Short exercise 1 -> Reproduce the research statement below word for word, starting with "My research calls" and going on through "dismissed or overlooked.".

Given passage ->

** BEGIN **

Research

My research calls for a bottom-up study of the relationship between noncitizens and the state, and as such, draws attention to the claims, everyday practices, and lived experiences that shape how state power is negotiated, contested, and reproduced at the margins of formal citizenship. In doing so, my work takes the claims and experiences of injustice of my interlocutors as starting points to theorize the desirability of ethical principles we have dismissed or overlooked.

Dissertation

Titled Playing the Asylum Game, my dissertation project uses the game metaphor to redescribe asylum as a social practice, challenging assumptions of the humanitarian language used by political theorists. I do that to destabilize the lens through which we traditionally study asylum, thereby exposing new avenues of moral concern and capturing the experiences of individuals in the grip of immigration institutions. I start by challenging the canonical understanding of the relationship between noncitizens and the state. Scholars of migration, and political science more broadly, theorize the state as an actor that goes to great lengths to render noncitizens readable, hence controllable. Instead, I show that asylum seekers are the ones who must be on the search for and find the state, while making themselves legible. However, once they reach the soil of an affluent country, they often are met with the wrong state: a lawless state actor that prevents them from accessing the systems of rights they are entitled to. Asylum seekers, thus, must look not for any state but the right and law-abiding state.

This redescription also gives rise to two important theoretical points. First, it allows us to explore claim-making amid the normative and juridical environment of asylum, envisioning which forms of agency are empowering and arguing how and why the state should promote them. Second, I ask what state actors owe to noncitizens, and what principles should govern their action. Relying on the claims of asylum seekers and their invocation of what I call the right state, I offer a defense of the rule of law as the guiding moral principle for immigration reform and state action. I conceptualize the rule of law as comprising the following necessary conditions: predictable and reliable rules, equal access to the legal system, and due process. By shedding light on the importance of procedural justice in immigration debates in political theory, I demonstrate that asylum seekers can only exercise meaningful agency within a rule of law context.

** END **

Material for the task ->
** BEGIN **

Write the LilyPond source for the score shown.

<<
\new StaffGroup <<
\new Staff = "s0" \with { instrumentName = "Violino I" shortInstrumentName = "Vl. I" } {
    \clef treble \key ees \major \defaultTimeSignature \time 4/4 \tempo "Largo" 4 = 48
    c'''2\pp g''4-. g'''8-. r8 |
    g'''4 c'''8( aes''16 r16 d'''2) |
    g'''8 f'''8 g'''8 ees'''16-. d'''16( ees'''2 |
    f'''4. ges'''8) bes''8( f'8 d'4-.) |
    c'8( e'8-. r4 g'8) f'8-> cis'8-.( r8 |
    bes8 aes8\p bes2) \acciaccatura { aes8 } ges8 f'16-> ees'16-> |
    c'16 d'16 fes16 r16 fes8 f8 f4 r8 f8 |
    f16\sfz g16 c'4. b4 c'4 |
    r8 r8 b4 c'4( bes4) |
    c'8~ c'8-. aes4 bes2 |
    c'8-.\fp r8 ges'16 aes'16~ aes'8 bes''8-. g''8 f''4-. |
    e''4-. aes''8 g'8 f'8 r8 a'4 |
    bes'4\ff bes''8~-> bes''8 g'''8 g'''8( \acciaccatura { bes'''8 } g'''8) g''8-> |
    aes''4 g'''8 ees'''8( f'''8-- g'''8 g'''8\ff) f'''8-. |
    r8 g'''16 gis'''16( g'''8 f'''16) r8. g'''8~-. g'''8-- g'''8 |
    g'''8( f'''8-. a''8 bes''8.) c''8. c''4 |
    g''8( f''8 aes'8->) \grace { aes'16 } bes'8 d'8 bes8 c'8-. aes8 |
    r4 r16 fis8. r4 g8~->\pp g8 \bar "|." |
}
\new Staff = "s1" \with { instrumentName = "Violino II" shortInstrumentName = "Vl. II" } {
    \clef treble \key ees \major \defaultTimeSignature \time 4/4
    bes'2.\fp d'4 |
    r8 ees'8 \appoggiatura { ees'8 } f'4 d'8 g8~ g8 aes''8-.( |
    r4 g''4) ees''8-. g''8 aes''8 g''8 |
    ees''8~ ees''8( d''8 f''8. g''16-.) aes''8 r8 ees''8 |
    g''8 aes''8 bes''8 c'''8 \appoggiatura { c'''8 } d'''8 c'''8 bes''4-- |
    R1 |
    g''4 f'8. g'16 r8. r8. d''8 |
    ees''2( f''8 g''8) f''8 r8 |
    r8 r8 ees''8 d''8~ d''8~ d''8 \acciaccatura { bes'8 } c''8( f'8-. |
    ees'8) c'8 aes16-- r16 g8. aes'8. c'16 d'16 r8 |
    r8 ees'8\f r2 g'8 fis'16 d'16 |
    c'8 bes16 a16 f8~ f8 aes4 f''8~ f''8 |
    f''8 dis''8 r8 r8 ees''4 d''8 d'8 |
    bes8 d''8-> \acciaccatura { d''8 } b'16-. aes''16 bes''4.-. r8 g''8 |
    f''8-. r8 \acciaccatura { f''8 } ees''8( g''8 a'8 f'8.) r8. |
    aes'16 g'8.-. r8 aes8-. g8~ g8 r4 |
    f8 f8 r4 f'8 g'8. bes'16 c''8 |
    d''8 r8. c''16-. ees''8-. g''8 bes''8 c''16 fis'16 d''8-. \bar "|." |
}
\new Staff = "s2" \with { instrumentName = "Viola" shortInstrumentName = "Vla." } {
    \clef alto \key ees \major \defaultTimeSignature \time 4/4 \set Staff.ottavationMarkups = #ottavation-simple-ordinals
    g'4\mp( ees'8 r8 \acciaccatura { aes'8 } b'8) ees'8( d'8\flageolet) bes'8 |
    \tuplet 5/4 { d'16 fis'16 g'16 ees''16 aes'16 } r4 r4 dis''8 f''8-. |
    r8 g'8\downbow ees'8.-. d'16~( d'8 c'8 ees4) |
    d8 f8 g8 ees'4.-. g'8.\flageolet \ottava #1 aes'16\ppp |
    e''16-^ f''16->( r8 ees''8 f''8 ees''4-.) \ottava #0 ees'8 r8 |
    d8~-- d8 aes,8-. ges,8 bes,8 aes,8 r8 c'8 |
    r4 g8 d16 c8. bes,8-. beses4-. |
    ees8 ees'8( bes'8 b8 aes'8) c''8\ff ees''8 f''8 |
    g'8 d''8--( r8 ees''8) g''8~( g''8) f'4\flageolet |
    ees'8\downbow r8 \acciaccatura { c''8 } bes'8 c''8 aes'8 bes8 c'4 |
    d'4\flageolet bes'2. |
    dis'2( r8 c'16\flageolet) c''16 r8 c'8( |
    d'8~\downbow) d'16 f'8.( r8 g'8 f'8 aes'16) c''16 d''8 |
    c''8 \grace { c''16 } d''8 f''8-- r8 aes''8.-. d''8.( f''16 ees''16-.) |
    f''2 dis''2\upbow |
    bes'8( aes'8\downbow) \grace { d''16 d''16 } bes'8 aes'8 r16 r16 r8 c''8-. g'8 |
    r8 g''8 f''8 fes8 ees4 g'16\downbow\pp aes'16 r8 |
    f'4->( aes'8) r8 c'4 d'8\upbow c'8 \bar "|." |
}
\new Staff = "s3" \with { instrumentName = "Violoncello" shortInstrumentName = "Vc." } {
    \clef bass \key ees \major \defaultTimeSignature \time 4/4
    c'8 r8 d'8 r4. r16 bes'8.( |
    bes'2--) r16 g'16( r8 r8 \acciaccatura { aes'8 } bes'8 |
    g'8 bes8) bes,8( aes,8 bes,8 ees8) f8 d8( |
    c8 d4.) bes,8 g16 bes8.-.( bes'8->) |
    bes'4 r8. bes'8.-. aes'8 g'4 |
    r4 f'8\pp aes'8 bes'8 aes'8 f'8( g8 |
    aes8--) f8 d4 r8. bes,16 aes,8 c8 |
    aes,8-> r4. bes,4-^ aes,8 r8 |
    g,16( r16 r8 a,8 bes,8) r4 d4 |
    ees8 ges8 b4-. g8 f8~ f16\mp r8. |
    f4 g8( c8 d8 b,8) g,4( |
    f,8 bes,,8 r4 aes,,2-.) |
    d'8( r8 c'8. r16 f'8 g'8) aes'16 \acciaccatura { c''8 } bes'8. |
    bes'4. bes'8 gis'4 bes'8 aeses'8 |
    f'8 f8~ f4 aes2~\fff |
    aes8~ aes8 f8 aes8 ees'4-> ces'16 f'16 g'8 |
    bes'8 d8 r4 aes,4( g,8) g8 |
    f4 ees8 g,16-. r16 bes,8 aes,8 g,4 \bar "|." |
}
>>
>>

** END **

Short exercise 2 -> Pull out every line in the entries above that contains the string "defaultTimeSignature".

Worked solution 1 ->
My research calls for a bottom-up study of the relationship between noncitizens and the state, and as such, draws attention to the claims, everyday practices, and lived experiences that shape how state power is negotiated, contested, and reproduced at the margins of formal citizenship. In doing so, my work takes the claims and experiences of injustice of my interlocutors as starting points to theorize the desirability of ethical principles we have dismissed or overlooked.

Worked solution 2 ->
    \clef treble \key ees \major \defaultTimeSignature \time 4/4 \tempo "Largo" 4 = 48
    \clef treble \key ees \major \defaultTimeSignature \time 4/4
    \clef alto \key ees \major \defaultTimeSignature \time 4/4 \set Staff.ottavationMarkups = #ottavation-simple-ordinals
    \clef bass \key ees \major \defaultTimeSignature \time 4/4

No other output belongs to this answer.